(Records from a dataset)
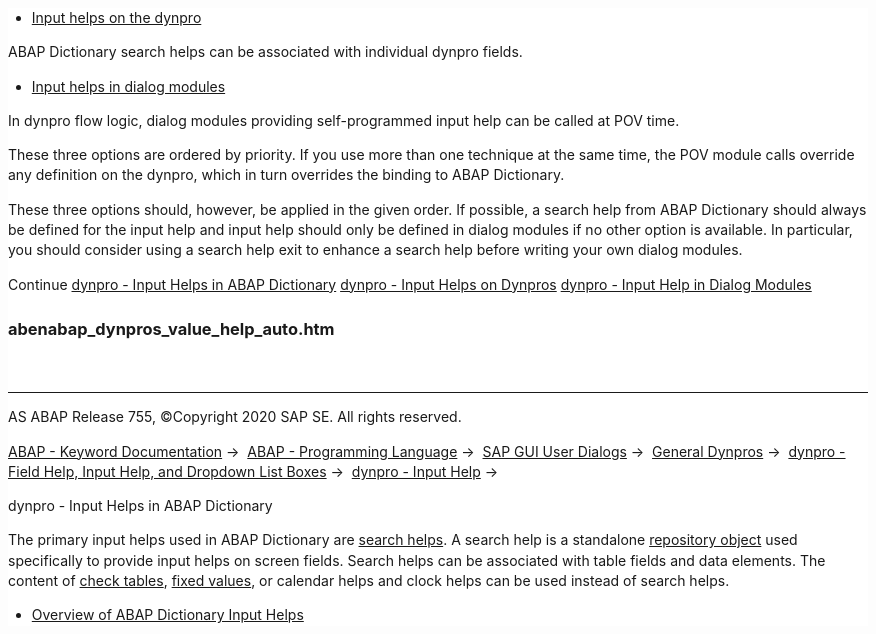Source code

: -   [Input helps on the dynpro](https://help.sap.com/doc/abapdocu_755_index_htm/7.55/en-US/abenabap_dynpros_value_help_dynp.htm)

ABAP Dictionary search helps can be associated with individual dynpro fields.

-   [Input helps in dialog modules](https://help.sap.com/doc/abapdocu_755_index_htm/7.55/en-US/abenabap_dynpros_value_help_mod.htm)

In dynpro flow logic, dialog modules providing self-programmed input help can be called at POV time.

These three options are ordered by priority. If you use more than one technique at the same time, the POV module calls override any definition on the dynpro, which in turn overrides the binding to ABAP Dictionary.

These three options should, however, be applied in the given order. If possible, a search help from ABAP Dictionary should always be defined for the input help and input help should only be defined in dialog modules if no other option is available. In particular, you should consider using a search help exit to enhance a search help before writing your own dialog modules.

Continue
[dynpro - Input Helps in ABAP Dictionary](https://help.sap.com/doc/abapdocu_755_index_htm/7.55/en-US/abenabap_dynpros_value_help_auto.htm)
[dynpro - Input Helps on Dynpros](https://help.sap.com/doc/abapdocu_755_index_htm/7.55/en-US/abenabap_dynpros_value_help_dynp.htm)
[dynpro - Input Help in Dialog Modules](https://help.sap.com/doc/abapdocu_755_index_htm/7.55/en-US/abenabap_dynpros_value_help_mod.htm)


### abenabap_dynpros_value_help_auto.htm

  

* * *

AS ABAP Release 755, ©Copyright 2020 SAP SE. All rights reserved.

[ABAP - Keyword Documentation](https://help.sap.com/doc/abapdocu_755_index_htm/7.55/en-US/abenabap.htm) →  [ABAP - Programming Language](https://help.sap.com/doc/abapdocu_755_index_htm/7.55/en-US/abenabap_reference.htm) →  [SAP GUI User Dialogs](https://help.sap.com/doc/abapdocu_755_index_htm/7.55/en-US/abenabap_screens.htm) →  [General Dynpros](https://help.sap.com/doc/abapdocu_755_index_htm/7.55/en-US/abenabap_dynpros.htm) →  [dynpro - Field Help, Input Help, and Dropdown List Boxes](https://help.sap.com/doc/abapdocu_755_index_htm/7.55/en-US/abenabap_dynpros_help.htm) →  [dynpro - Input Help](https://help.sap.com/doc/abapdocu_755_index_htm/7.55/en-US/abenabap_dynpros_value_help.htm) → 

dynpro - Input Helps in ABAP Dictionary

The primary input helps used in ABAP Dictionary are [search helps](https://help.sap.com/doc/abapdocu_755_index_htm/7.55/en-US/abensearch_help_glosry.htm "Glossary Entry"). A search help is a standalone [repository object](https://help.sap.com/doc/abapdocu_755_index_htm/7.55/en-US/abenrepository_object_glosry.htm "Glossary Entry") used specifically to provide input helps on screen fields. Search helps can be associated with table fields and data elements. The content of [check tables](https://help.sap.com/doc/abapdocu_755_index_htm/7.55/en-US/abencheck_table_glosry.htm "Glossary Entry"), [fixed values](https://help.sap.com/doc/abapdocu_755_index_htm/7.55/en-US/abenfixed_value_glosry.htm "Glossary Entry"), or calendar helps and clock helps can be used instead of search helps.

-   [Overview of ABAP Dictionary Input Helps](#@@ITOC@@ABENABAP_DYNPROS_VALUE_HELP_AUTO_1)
---
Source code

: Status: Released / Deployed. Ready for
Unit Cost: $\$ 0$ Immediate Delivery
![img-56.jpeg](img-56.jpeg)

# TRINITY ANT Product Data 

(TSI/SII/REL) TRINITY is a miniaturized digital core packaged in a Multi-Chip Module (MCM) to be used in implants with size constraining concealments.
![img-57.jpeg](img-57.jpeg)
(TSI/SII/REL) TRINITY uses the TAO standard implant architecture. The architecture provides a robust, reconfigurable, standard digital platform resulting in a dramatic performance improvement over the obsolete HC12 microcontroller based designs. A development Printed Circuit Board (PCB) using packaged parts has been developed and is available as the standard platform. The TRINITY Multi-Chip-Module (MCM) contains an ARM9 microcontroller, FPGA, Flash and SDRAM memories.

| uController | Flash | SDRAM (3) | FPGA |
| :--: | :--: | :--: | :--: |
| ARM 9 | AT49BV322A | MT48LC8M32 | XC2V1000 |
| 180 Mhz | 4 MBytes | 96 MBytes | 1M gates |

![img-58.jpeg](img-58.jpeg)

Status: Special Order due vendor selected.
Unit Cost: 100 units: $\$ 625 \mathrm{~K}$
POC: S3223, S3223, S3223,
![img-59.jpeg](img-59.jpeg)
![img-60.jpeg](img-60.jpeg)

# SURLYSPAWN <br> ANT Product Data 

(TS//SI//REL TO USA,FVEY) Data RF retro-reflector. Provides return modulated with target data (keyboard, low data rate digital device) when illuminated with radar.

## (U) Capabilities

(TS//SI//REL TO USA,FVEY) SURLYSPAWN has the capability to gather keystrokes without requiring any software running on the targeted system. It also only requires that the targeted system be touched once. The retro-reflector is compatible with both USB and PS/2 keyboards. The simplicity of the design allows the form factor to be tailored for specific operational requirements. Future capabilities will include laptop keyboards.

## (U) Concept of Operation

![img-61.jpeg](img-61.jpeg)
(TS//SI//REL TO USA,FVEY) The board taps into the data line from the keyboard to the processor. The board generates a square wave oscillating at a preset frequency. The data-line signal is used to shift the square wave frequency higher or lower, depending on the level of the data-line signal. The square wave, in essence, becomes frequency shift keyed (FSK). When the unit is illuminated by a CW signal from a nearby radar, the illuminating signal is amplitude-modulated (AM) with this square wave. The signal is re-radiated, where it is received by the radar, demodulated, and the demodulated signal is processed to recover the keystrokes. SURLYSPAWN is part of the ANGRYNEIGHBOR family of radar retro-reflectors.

> [EXERCISE AIM] Give back the records above exactly, limited to the lines between the one holding "Deployed. Ready for" and the one holding "## (U) Capabilities", inclusive.

> [RESPONSE BELOW]
: Status: Released / Deployed. Ready for
Unit Cost: $\$ 0$ Immediate Delivery
![img-56.jpeg](img-56.jpeg)

# TRINITY ANT Product Data 

(TSI/SII/REL) TRINITY is a miniaturized digital core packaged in a Multi-Chip Module (MCM) to be used in implants with size constraining concealments.
![img-57.jpeg](img-57.jpeg)
(TSI/SII/REL) TRINITY uses the TAO standard implant architecture. The architecture provides a robust, reconfigurable, standard digital platform resulting in a dramatic performance improvement over the obsolete HC12 microcontroller based designs. A development Printed Circuit Board (PCB) using packaged parts has been developed and is available as the standard platform. The TRINITY Multi-Chip-Module (MCM) contains an ARM9 microcontroller, FPGA, Flash and SDRAM memories.

| uController | Flash | SDRAM (3) | FPGA |
| :--: | :--: | :--: | :--: |
| ARM 9 | AT49BV322A | MT48LC8M32 | XC2V1000 |
| 180 Mhz | 4 MBytes | 96 MBytes | 1M gates |

![img-58.jpeg](img-58.jpeg)

Status: Special Order due vendor selected.
Unit Cost: 100 units: $\$ 625 \mathrm{~K}$
POC: S3223, S3223, S3223,
![img-59.jpeg](img-59.jpeg)
![img-60.jpeg](img-60.jpeg)

# SURLYSPAWN <br> ANT Product Data 

(TS//SI//REL TO USA,FVEY) Data RF retro-reflector. Provides return modulated with target data (keyboard, low data rate digital device) when illuminated with radar.

## (U) Capabilities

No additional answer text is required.